This month. It never gets easier for me. You’d think it would man, but it doesn’t. Five years ago this time I was doing the best I could to prepare myself for a journey I knew nothing about. I was praying fervently for my sons life as he continued to grow this last week in my belly. I was fu*@ing terrified. I can say that word because well...because there is really no other way to describe it.
My unborn baby, with HLHS. It was all about to unfold in a matter of days.... as my 30th birthday came and went 6 days before his scheduled arrival, I wished harder than I had ever wished when I blew out that candle.
I feel like 5 years in. 3 open heart surgeries, who knows how many hospital stays, ambulance rides, caths, needle pokes, echo’s and ekg’s in that I would be desensitized to this month, but I am not.
October 8, 2009.
My life would forever change.
The person that I thought I was, was no longer. I grew up more in those first two months than my entire 30 years prior.
I learned what really mattered in life.
I learned how to beg and bargain.
I learned how to be stoic when all I wanted to do was crumble.
I, the passive person that I am, learned how to fight for what she knew was right for her son. I became his advocate. I finally found my voice.
I learned how to stand beside this little baby that lived inside of me and keep myself together when all I wanted to do was grab him and run. To bring him home to his family.
I eventually got to do that. Many don’t. I am fully, fully aware of this.

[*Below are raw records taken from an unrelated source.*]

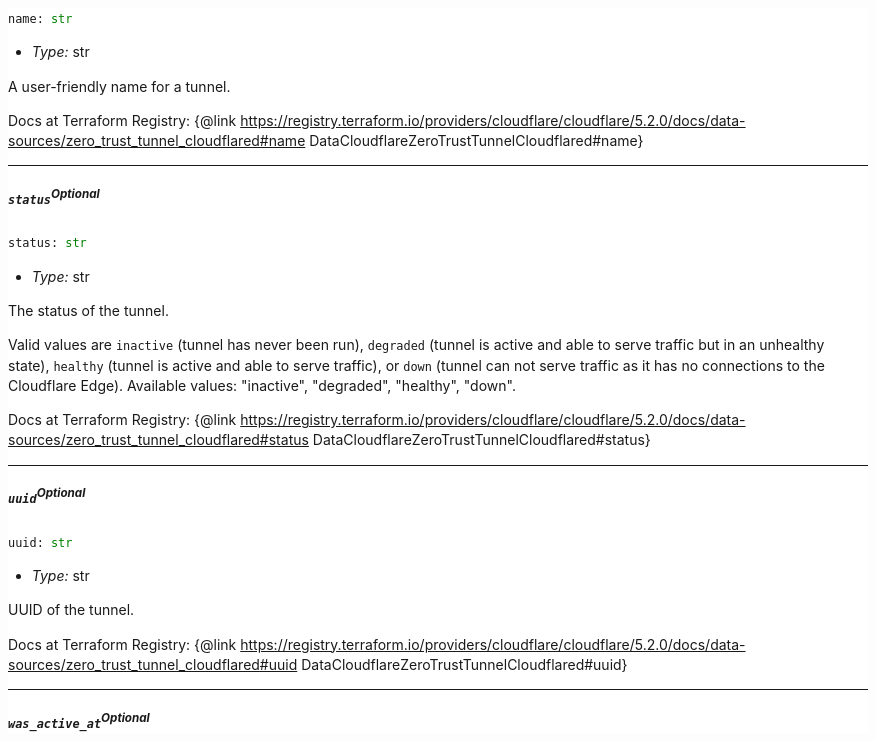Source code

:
```python
name: str
```

- *Type:* str

A user-friendly name for a tunnel.

Docs at Terraform Registry: {@link https://registry.terraform.io/providers/cloudflare/cloudflare/5.2.0/docs/data-sources/zero_trust_tunnel_cloudflared#name DataCloudflareZeroTrustTunnelCloudflared#name}

---

##### `status`<sup>Optional</sup> <a name="status" id="@cdktf/provider-cloudflare.dataCloudflareZeroTrustTunnelCloudflared.DataCloudflareZeroTrustTunnelCloudflaredFilter.property.status"></a>

```python
status: str
```

- *Type:* str

The status of the tunnel.

Valid values are `inactive` (tunnel has never been run), `degraded` (tunnel is active and able to serve traffic but in an unhealthy state), `healthy` (tunnel is active and able to serve traffic), or `down` (tunnel can not serve traffic as it has no connections to the Cloudflare Edge).
Available values: "inactive", "degraded", "healthy", "down".

Docs at Terraform Registry: {@link https://registry.terraform.io/providers/cloudflare/cloudflare/5.2.0/docs/data-sources/zero_trust_tunnel_cloudflared#status DataCloudflareZeroTrustTunnelCloudflared#status}

---

##### `uuid`<sup>Optional</sup> <a name="uuid" id="@cdktf/provider-cloudflare.dataCloudflareZeroTrustTunnelCloudflared.DataCloudflareZeroTrustTunnelCloudflaredFilter.property.uuid"></a>

```python
uuid: str
```

- *Type:* str

UUID of the tunnel.

Docs at Terraform Registry: {@link https://registry.terraform.io/providers/cloudflare/cloudflare/5.2.0/docs/data-sources/zero_trust_tunnel_cloudflared#uuid DataCloudflareZeroTrustTunnelCloudflared#uuid}

---

##### `was_active_at`<sup>Optional</sup> <a name="was_active_at" id="@cdktf/provider-cloudflare.dataCloudflareZeroTrustTunnelCloudflared.DataCloudflareZeroTrustTunnelCloudflaredFilter.property.wasActiveAt"></a>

I think each birthday that rolls around reminds me that we have made it another year. HE made it another year. He is not “fixed”. His repairs are palliative. We don’t know how long his half of a heart will hold out.
His birthdays are incredibly bittersweet for me. I am overwhelmed with gratitude. So much so that I don’t know what to do with it. I cry. A lot. I am crying right now. Sometimes crying is all I know to do. It’s been like that a lot on this journey.
The truth is, we wait. And wait. And wait. There are 3 surgeries. The Norwood, Glenn and Fontan. There are ages that those happen at. You have a “plan”. I like a plan!!! There is no plan now that he has had his surgeries and is doing well. So I guess I feel like we live in limbo a little bit. I want to know what’s next and when, but they can’t tell me that. It’s not up to any of us here.
And I know I have said all this before, but tonight in Ju Jitsu, which my boy loves so very much, I was slapped in the face with the reminder as I watched him start out running with his class. Then start to lag behind, then stumble, his face strained and pale. I thought he was going to go down. He sat down looking spacey and I called out to the coach. He recovered as I sat there shaking. Just shaking. Inside I was screaming something isn’t right, but on the outside I kept it together as best I could. I wanted to grab him and run him home just as I did as a newborn in that hospital.
Outwardly on a daily basis he doesn’t look sick, but he is. Sick isn’t the right word I guess. I don’t know what you call walking around with half a heart, other than heroic. It can’t be easy. Everything other kids do so easily is so taxing on him. I wonder what he feels like at times. What must that feel like.
I love him so much and I am scared. As he gets older I get more scared. I can’t explain it other than there is no plan. We watch. We wait. We hope. We pray.
Today scared me and reminded me that outwardly he may not seem fragile. He certainly doesn’t act it, but inside that little heart of his is working so hard. Life goes on. I get that. For us special needs Mamas, however, the fight continues. Inside our brains and our hearts, even though we walk around looking otherwise (most of the time ;) But most of all the fight continues inside all of our babies. These kids are the biggest fighters of all.
His birthday is just around the bend. It’s going to be a day of celebrating! FIVE years. I remember it all, and there is a lot to remember, like it was yesterday. All of those feelings and emotions threaten to overwhelm me at any time, but especially come October. There will be tears. Happy, full of thank you tears.
Life ain’t always beautiful, but it’s a beautiful ride....
I love you Paxton West. You and your brothers are everything to me.